Imagine a future in which you climb into the back of your self-driving autonomous vehicle and instruct it to take you on a late-night fast-food run. Imagine also that you're particularly famished that night. Will you be able to tell the robot driver to exceed the posted speed limit to get you to the drive-through window a little more quickly? Or will the robot remind you in a polite but firm synthesized voice that you had to obey traffic laws?
That's a hard question to answer, since level 5 autonomous vehicles — the most autonomous ones equipped to be able to drive in any sort of environment, with no human intervention — are still somewhere way off in the future. But it seems likely that when robotic cars hit the market, they'll be designed to stick to speed limits, except perhaps when safety requires speeding up.

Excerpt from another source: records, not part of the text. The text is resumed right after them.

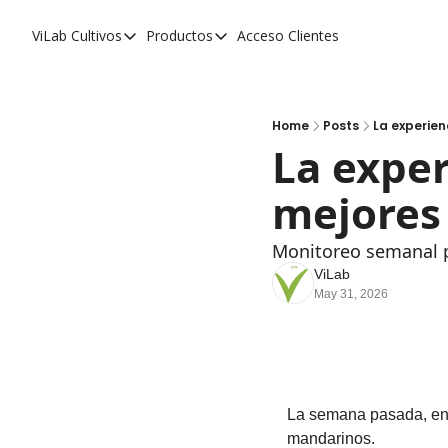
ViLab
Cultivos
Productos
Acceso Clientes
Cultivos
Productos
Paltos
Estudio Agroclimático
Olivos
Estudio de Zonificación
Home
Posts
La experien
La exper
Cítricos
Monitoreo Satelital de Cultivos
mejores
Cerezos
Almendros
Monitoreo semanal pa
Arándanos
ViLab
May 31, 2026
Nogales
Tabaco
Avellanos
La semana pasada, en 
mandarinos.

A few years back, when experimental autonomous vehicles, or AVs, first began appearing on American roads, Reuters reported that Google's self-driving cars actually were designed to go up to 10 miles (16 kilometers) faster than the speed limit, when traffic conditions made it necessary. The problem wasn't that the robots get impatient, but rather that human drivers routinely exceed the posted speed limit, and tend to go as fast as they think they can get away with, without getting a ticket. Researchers worried that with all those humans out there careening around madly, it might be dangerous for robots to plod along at the legal limit or lower.
But so far, there aren't any signs that AVs are prone to speeding. In California, the only state that keeps track of accidents involving autonomous vehicles, there have been nearly 50 mishaps reported since 2014. In many of them, it was a human-driven vehicle that rear-ended an AV, often when the robot cautiously slowed to yield to another car or a pedestrian. In other instances, human drivers got frustrated with slow-poke AVs and clipped them as they tried to pass.
According to a 2017 report on speed limits by the National Conference of State Legislatures, government traffic planners envision a future in which AVs most likely will be programmed to not exceed the posted speed limit in an area. Moreover, they're hoping that regimentation will make the roads safer, because it will reduce the danger that develops when the roads are filled with vehicles traveling at varying rates of speed. On the downside, the authors note, a proliferation of law-abiding robots will mean a reduction in the revenue that local and state governments have been getting from ticketing speeders.
But if we ever get to the point where we have enough AVs on the road that we could have robot-only highway routes, networked AVs might be able to travel safely at higher speeds than human drivers. The tech-focused venture capital firm Madrona created a 2017 study envisioning the conversion of U.S. Interstate 5 in the Pacific Northwest into an AV-only road.